> Task goal:
Skip the images and return the records below exactly.

> Recorded data:

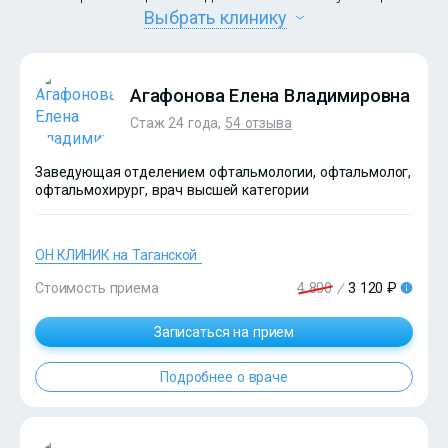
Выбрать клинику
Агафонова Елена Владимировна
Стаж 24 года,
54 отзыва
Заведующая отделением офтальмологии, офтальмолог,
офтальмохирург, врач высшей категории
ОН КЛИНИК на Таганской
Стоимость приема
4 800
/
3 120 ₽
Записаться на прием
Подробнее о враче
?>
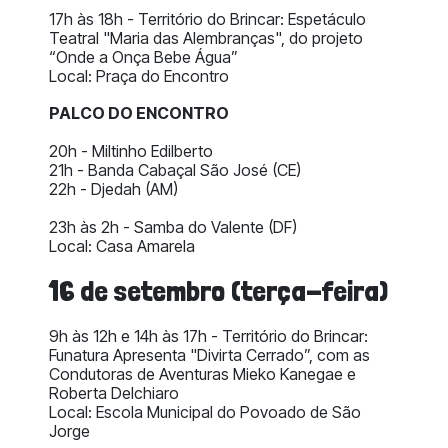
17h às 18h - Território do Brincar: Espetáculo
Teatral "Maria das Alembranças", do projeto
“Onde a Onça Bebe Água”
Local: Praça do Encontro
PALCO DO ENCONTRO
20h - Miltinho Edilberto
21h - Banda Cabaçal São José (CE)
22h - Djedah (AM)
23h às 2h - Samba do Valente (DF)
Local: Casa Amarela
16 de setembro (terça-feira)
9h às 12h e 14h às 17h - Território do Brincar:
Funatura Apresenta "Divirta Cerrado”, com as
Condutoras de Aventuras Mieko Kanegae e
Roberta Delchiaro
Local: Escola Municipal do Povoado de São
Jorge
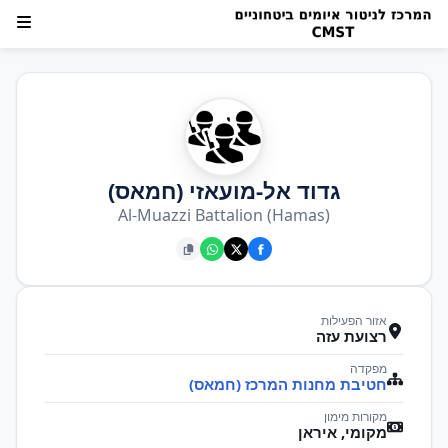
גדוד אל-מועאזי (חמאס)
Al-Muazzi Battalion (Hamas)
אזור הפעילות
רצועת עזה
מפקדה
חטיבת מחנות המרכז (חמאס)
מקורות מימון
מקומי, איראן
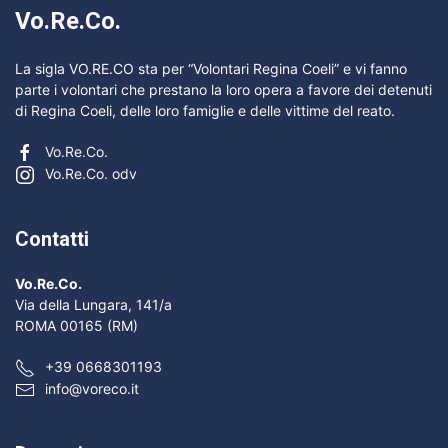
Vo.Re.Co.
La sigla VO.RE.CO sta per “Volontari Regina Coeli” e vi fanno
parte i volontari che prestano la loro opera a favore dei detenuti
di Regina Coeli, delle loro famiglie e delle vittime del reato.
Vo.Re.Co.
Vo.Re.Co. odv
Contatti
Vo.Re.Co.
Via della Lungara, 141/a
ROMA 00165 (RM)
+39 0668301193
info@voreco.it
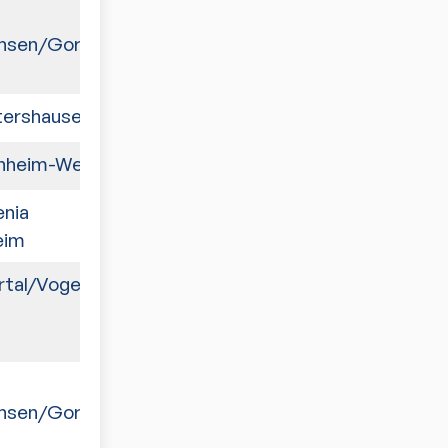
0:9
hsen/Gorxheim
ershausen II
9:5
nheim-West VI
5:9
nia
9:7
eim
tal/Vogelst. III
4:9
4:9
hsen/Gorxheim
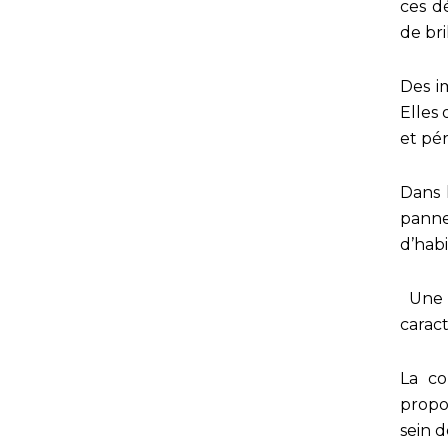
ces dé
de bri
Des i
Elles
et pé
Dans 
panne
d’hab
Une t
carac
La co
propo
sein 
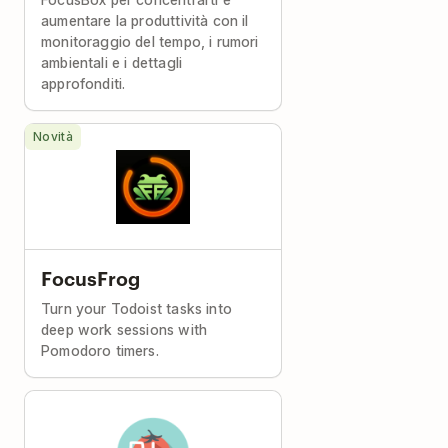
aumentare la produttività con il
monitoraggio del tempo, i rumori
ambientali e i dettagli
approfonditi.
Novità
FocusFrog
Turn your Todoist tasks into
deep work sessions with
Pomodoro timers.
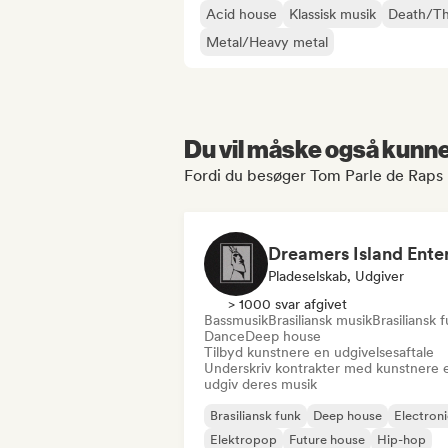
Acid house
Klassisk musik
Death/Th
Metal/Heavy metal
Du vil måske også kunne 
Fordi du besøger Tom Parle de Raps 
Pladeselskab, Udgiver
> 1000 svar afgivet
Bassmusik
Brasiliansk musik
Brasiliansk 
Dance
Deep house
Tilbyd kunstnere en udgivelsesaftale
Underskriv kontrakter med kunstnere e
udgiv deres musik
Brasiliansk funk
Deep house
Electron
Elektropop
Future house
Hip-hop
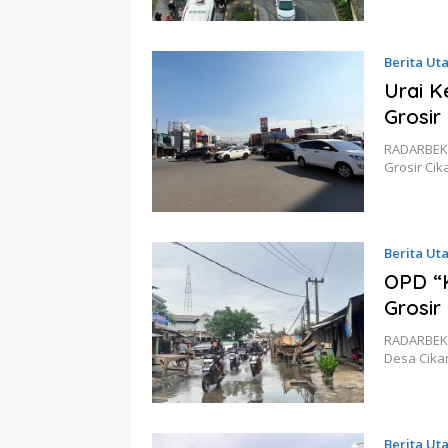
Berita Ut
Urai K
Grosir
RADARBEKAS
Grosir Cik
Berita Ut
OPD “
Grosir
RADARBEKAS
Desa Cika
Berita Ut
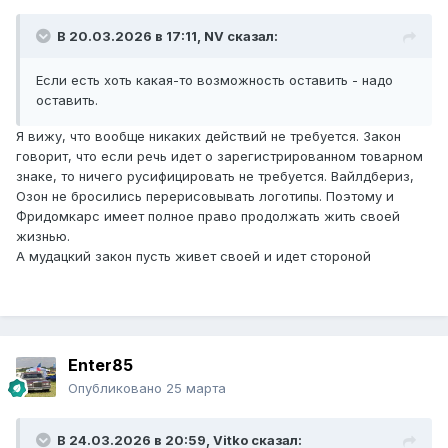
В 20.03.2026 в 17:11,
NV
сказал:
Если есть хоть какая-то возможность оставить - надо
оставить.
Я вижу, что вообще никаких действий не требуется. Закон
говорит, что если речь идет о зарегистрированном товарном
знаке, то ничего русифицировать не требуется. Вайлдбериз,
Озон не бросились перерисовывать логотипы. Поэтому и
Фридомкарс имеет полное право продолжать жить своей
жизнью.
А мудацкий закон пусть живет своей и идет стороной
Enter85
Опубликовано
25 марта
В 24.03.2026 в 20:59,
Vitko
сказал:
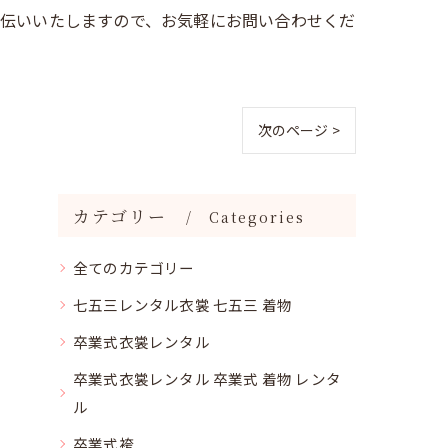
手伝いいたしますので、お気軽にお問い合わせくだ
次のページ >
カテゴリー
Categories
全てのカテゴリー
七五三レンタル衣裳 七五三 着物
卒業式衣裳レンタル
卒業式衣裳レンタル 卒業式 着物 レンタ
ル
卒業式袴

> Answer to the problem:
Выбрать клинику
Агафонова Елена Владимировна
Стаж 24 года,
54 отзыва
Заведующая отделением офтальмологии, офтальмолог,
офтальмохирург, врач высшей категории
ОН КЛИНИК на Таганской
Стоимость приема
4 800
/
3 120 ₽
Записаться на прием
Подробнее о враче
?>
17h às 18h - Território do Brincar: Espetáculo
Teatral "Maria das Alembranças", do projeto
“Onde a Onça Bebe Água”
Local: Praça do Encontro
PALCO DO ENCONTRO
20h - Miltinho Edilberto
21h - Banda Cabaçal São José (CE)
22h - Djedah (AM)
23h às 2h - Samba do Valente (DF)
Local: Casa Amarela
16 de setembro (terça-feira)
9h às 12h e 14h às 17h - Território do Brincar:
Funatura Apresenta "Divirta Cerrado”, com as
Condutoras de Aventuras Mieko Kanegae e
Roberta Delchiaro
Local: Escola Municipal do Povoado de São
Jorge
גדוד אל-מועאזי (חמאס)
Al-Muazzi Battalion (Hamas)
אזור הפעילות
רצועת עזה
מפקדה
חטיבת מחנות המרכז (חמאס)
מקורות מימון
מקומי, איראן
Vo.Re.Co.
La sigla VO.RE.CO sta per “Volontari Regina Coeli” e vi fanno
parte i volontari che prestano la loro opera a favore dei detenuti
di Regina Coeli, delle loro famiglie e delle vittime del reato.
Vo.Re.Co.
Vo.Re.Co. odv
Contatti
Vo.Re.Co.
Via della Lungara, 141/a
ROMA 00165 (RM)
+39 0668301193
info@voreco.it
0:9
hsen/Gorxheim
ershausen II
9:5
nheim-West VI
5:9
nia
9:7
eim
tal/Vogelst. III
4:9
4:9
hsen/Gorxheim
ces dé
de bri
Des i
Elles
et pé
Dans 
panne
d’hab
Une t
carac
La co
propo
sein 
aumentare la produttività con il
monitoraggio del tempo, i rumori
ambientali e i dettagli
approfonditi.
Novità
FocusFrog
Turn your Todoist tasks into
deep work sessions with
Pomodoro timers.
Acid house
Klassisk musik
Death/Th
Metal/Heavy metal
Du vil måske også kunne 
Fordi du besøger Tom Parle de Raps 
Pladeselskab, Udgiver
> 1000 svar afgivet
Bassmusik
Brasiliansk musik
Brasiliansk 
Dance
Deep house
Tilbyd kunstnere en udgivelsesaftale
Underskriv kontrakter med kunstnere e
udgiv deres musik
Brasiliansk funk
Deep house
Electron
Elektropop
Future house
Hip-hop
Berita Ut
Urai K
Grosir
RADARBEKAS
Grosir Cik
Berita Ut
OPD “
Grosir
RADARBEKAS
Desa Cika
Berita Ut
В 20.03.2026 в 17:11,
NV
сказал:
Если есть хоть какая-то возможность оставить - надо
оставить.
Я вижу, что вообще никаких действий не требуется. Закон
говорит, что если речь идет о зарегистрированном товарном
знаке, то ничего русифицировать не требуется. Вайлдбериз,
Озон не бросились перерисовывать логотипы. Поэтому и
Фридомкарс имеет полное право продолжать жить своей
жизнью.
А мудацкий закон пусть живет своей и идет стороной
Enter85
Опубликовано
25 марта
В 24.03.2026 в 20:59,
Vitko
сказал:
手伝いいたしますので、お気軽にお問い合わせくだ
次のページ >
カテゴリー
Categories
全てのカテゴリー
七五三レンタル衣裳 七五三 着物
卒業式衣裳レンタル
卒業式衣裳レンタル 卒業式 着物 レンタ
ル
卒業式袴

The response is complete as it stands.